10. Not Securing Adequate Financing Early
Why it matters
International mortgage options differ widely. Some banks require a higher deposit (30‑40 %) for non‑resident borrowers, while others may only offer short‑term financing. Delays in securing funds can cause you to lose a property or miss a price‑lock window.
Practical tip
- Approach Irish banks with overseas lending desks (e.g., Bank of Ireland International, AIB Global Banking) early to understand eligibility.
- Explore local lenders in the target country that specialise in expat mortgages.
- Keep a pre‑approval letter ready to demonstrate seriousness to sellers and agents.

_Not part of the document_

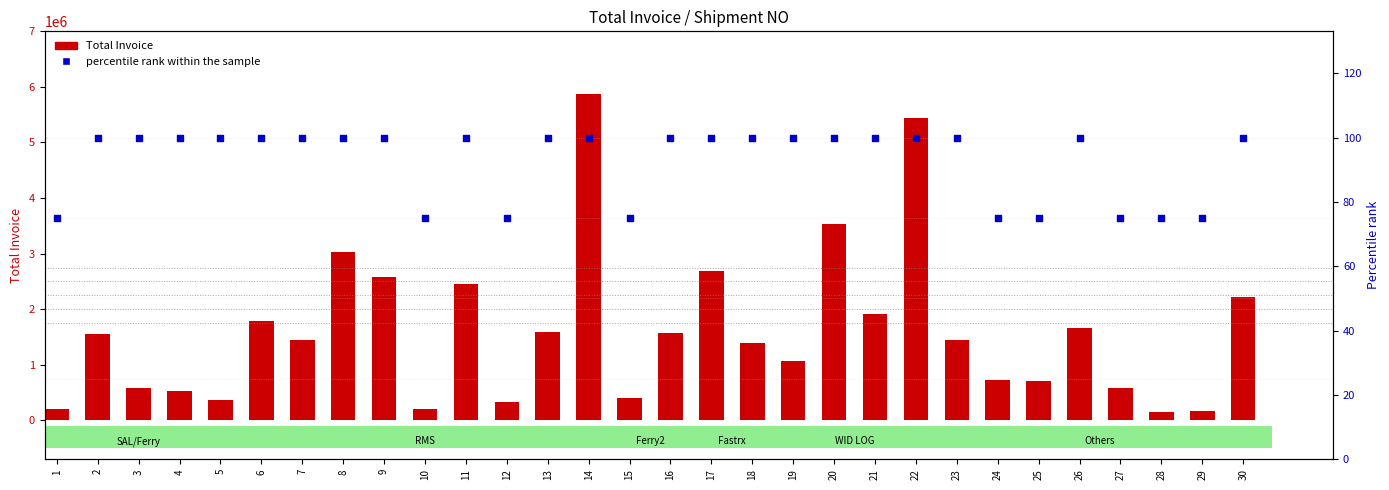

At which category is the sum across all series the highest?

14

Summary of the Top Mistakes
| # | Mistake | Core Remedy |
|---|---|---|
| 1 | Ignoring local ownership laws | Hire a local solicitor |
| 2 | Under‑estimating hidden costs | Get a full cost breakdown, use currency specialists |
| 3 | Emotion over investment logic | Run detailed yield and growth calculations |
| 4 | Currency exchange risk | Lock in rates, stagger transfers |
| 5 | Overlooking daily life factors | Live‑in test the area, check services |
| 6 | No exit strategy | Choose broadly appealing assets, keep docs ready |
| 7 | Going it alone | Build a team of lawyer, agent, tax adviser |
| 8 | Tax blind spots | Register with Irish Revenue, consult cross‑border tax expert |
| 9 | Renovation cost overruns | Full survey, multiple quotes, contingency fund |
| 10 | Financing delays | Secure pre‑approval, explore both Irish and local lenders |
Conclusion
Buying property abroad can enrich your life and strengthen your investment portfolio, but only if you navigate the process with the same diligence you would apply to a domestic purchase. By avoiding the pitfalls outlined above—legal missteps, hidden fees, currency volatility, and lack of professional support—you’ll safeguard your capital, comply with tax obligations and enjoy the lifestyle you imagined.
Take the time to research, assemble a trusted advisory team, and run the numbers rigorously. The reward is a well‑chosen overseas home or rental asset that brings both peace of mind and financial benefit for years to come.